Einen Koran verbrannt hat Geert Wilders bisher noch nicht. Ja er hat sogar das ursprüngliche Ansinnen von Pastor Terry Jones, mehrere Ausgaben davon anzuzünden, als „schlechten Plan“ kritisiert. Doch ansonsten geht der niederländische Rechtspopulist nicht gerade fein mit dem Heiligen Buch der Muslime um: Er verglich den Koran mit Adolf Hitlers „Mein Kampf“. Und in seinem Film „Fitna“ unterlegte er Aufnahmen von den Terroranschlägen am 11.September mit Koranzitaten.

Seine Reise zu Ground Zero in New York ist für ihn Teil eines Kampfes gegen eine „gewalttätige Ideologie“. Damit meint er nicht etwa die Ideen extremistischer Gruppen, die unter dem Deckmantel der Religion politische Ziele mit Terror durchzusetzen versuchen. Er meint den Islam per se, die zweitgrößte Weltreligion. Wilders ist der Prototyp des populistischen Politikers, der mit islamfeindlichen Parolen auf Stimmenfang geht. Er greift Missstände wie „Ehrenmorde“ oder Menschenrechtsverletzungen in islamischen Ländern auf und verallgemeinert. Und es dient ihm gleichsam als „Beweis“, wenn er und auch viel moderatere Kritiker dann von Extremisten mit dem Tod bedroht werden.
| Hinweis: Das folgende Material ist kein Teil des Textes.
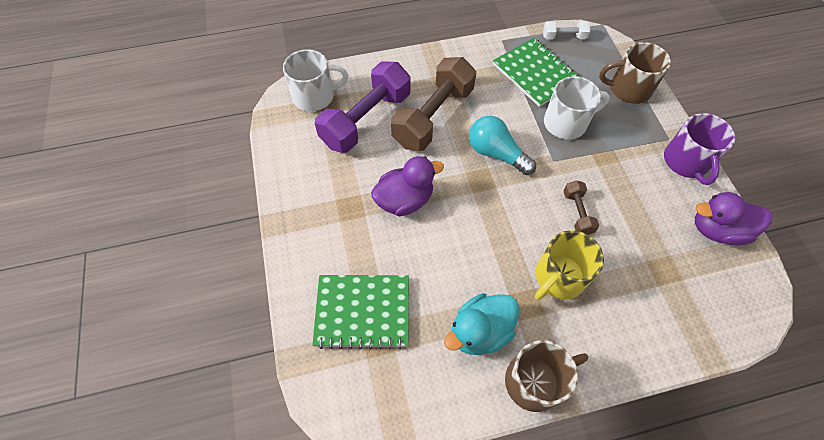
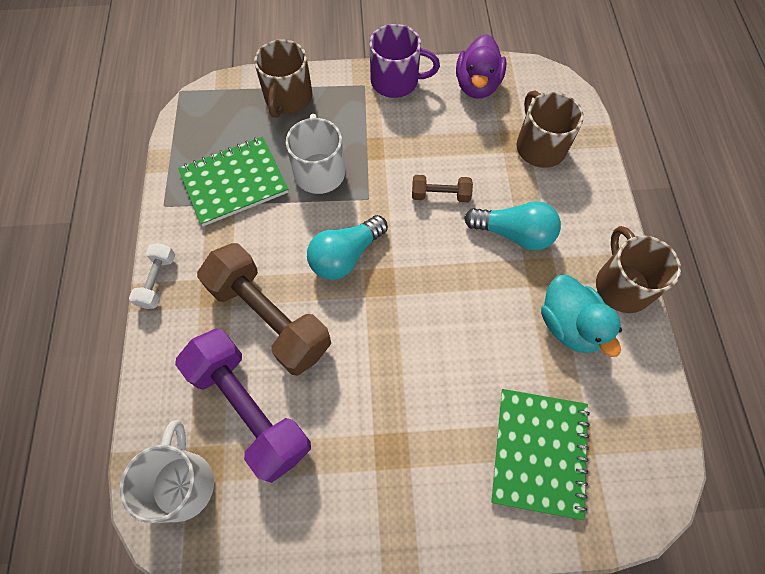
camera: 80 degrees left, 5 degrees up
purple duck [371,156,444,216] -> none
yellow mug [535,230,604,300] -> turquoise light bulb [464,201,561,251]
white dumbbell [543,21,590,39] -> white dumbbell moved to [129,243,175,309]
none -> brown mug [516,90,584,168]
Wilders nutzt das wachsende Unbehagen gegenüber Muslimen in Europa. Das Unbehagen speist sich aus Furcht vor Terror und den Auswüchsen des „politischen Islam“, die auch vor Europa nicht haltmachen; aber ebenso aus Überfremdungsängsten, Rassismus – und Alltagsproblemen mit bestimmten sozialen Schichten von Migranten; Alltagsproblemen, die mit Religionszugehörigkeit nur wenig zu tun haben.

Vor allem seit dem 11.September haben rechtspopulistische Parteien muslimische Einwanderer als Feindbild Nummer eins entdeckt. Italiens Lega Nord wetterte in den neunziger Jahren noch vor allem gegen „kriminelle Albaner“. Mittlerweile sind Immigranten aus Nordafrika und der Islam an sich ins Visier der Lega geraten. So machte sie mit Plakaten, die das Konterfei Osama bin Ladens zeigten, gegen den Bau einer Moschee im norditalienischen Trentino mobil.

Sarrazin als neuer „Held“. Die stark islamkritischen Bücher der mittlerweile verstorbenen Schriftstellerin Oriana Fallaci werden in der rechten Lega als „Kultwerke“ verehrt. Dabei war Fallaci zu Beginn ihrer Karriere bekennende Linke. 1979 sorgte sie für Aufsehen, als sie sich während eines Interviews mit Irans Revolutionsführer Ajatollah Khomeini das Kopftuch herunterriss und rief: „Das ist ein dummer Fetzen aus dem Mittelalter.“ Die schiitische Revolution im Iran trug mit dazu bei, dass im Westen das Bild vom Islam als „gewalttätige Religion“ gezeichnet wurde.

Homepages wie „Politically Incorrect“ bieten Islamgegnern eine Plattform. Gegen „Europas Islamisierung“ tritt man dort auf und will „News gegen den Mainstream“ produzieren. Als neuen Helden feiert man den scheidenden Bundesbankvorstand Thilo Sarrazin, der mit seinen Aussagen über muslimische Immigranten für Wirbel sorgte. Und man bewirbt einen für 2.Oktober geplanten Auftritt von Wilders in Berlin. Der Rechtspopulist wurde vom früheren CDU-Politiker René Stadtkewitz eingeladen. Deshalb musste Stadtkewitz nun sein Mandat in der Berliner CDU-Fraktion aufgeben. Doch er will eine neue Partei gründen und auch Sarrazin dafür gewinnen. „Die Freiheit“ soll sie heißen, das deutsche Pendant zu Wilders' „Freiheitspartei“.